Aim of the exercise => Everything in the data should be repeated exactly, save for the images.

Supplied information =>
===============

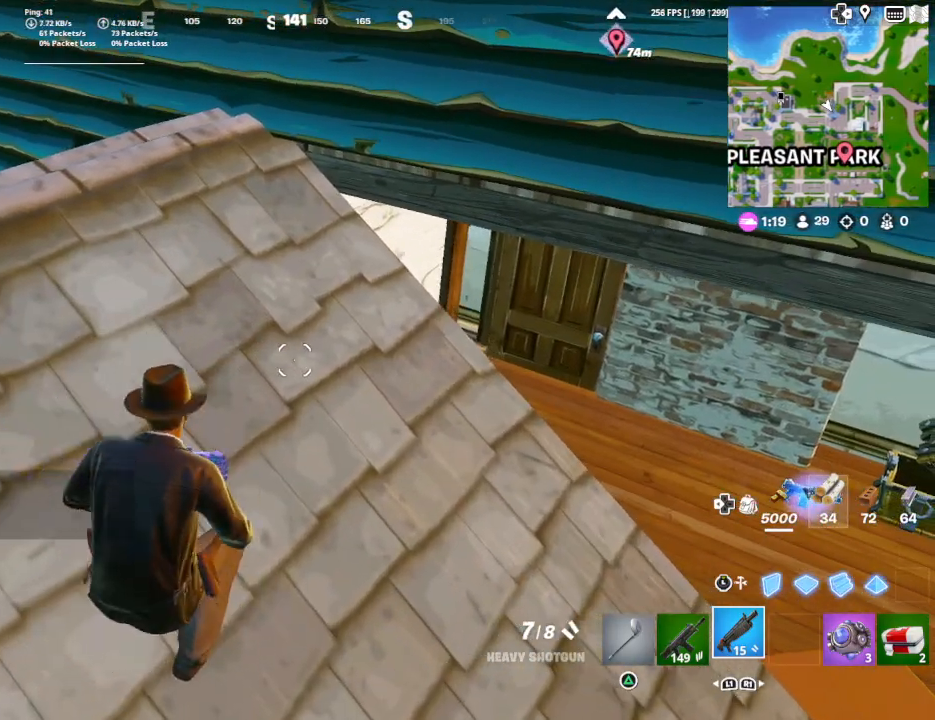
{"buttons": [], "left_stick": "right", "right_stick": "center", "events": [[333, "right_stick", "center"]]}
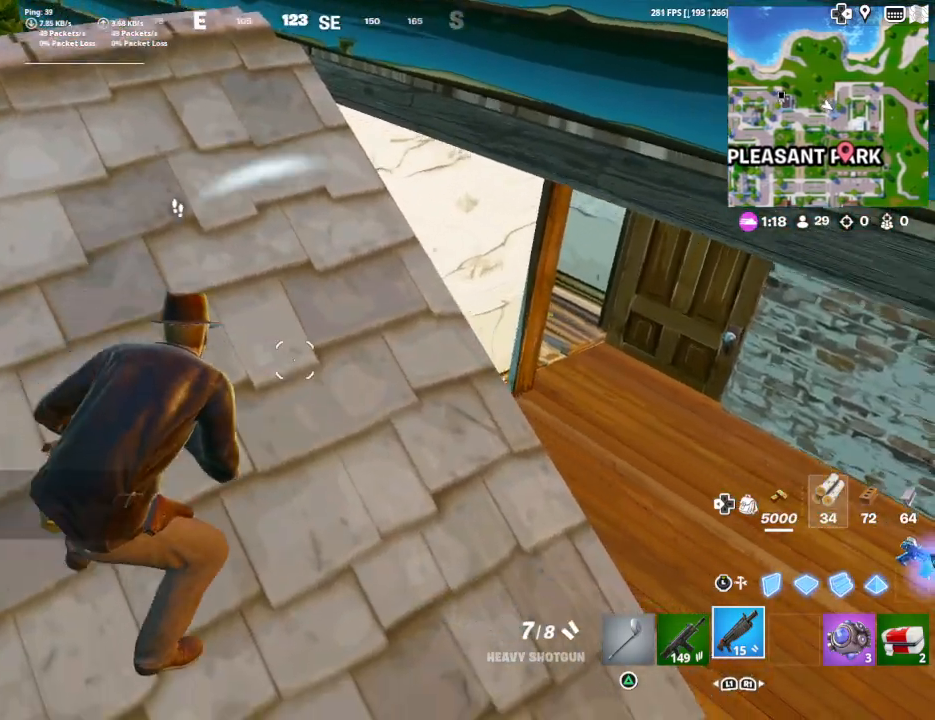
{"buttons": [], "left_stick": "center", "right_stick": "center", "events": [[200, "left_stick", "center"]]}
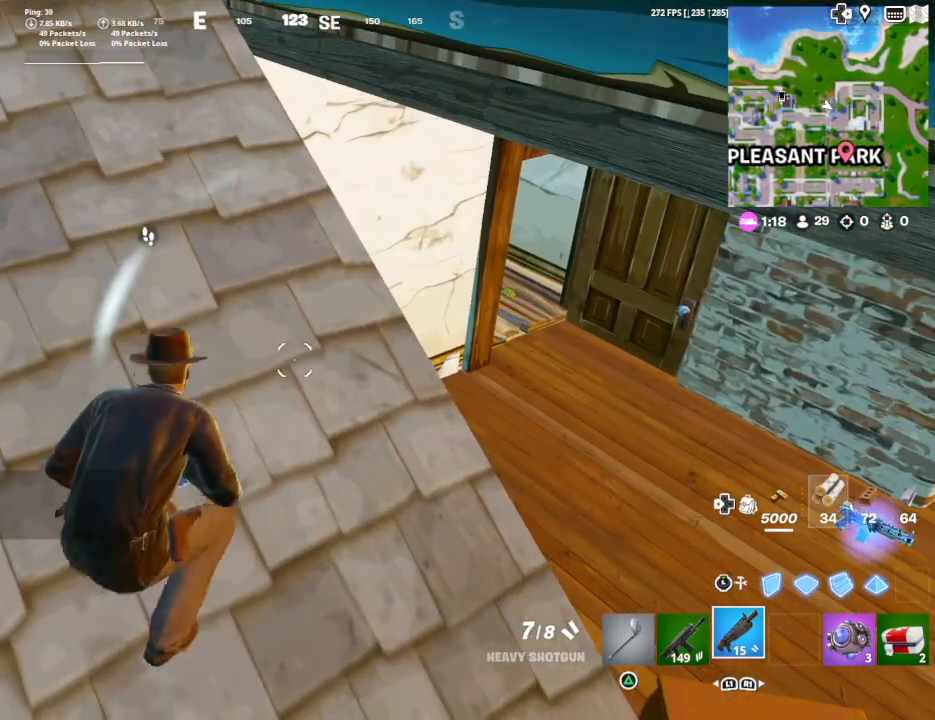
{"buttons": [], "left_stick": "center", "right_stick": "up-left", "events": [[467, "right_stick", "up-left"]]}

===============

Answer section =>
{"buttons": [], "left_stick": "right", "right_stick": "center", "events": [[333, "right_stick", "center"]]}
{"buttons": [], "left_stick": "center", "right_stick": "center", "events": [[200, "left_stick", "center"]]}
{"buttons": [], "left_stick": "center", "right_stick": "up-left", "events": [[467, "right_stick", "up-left"]]}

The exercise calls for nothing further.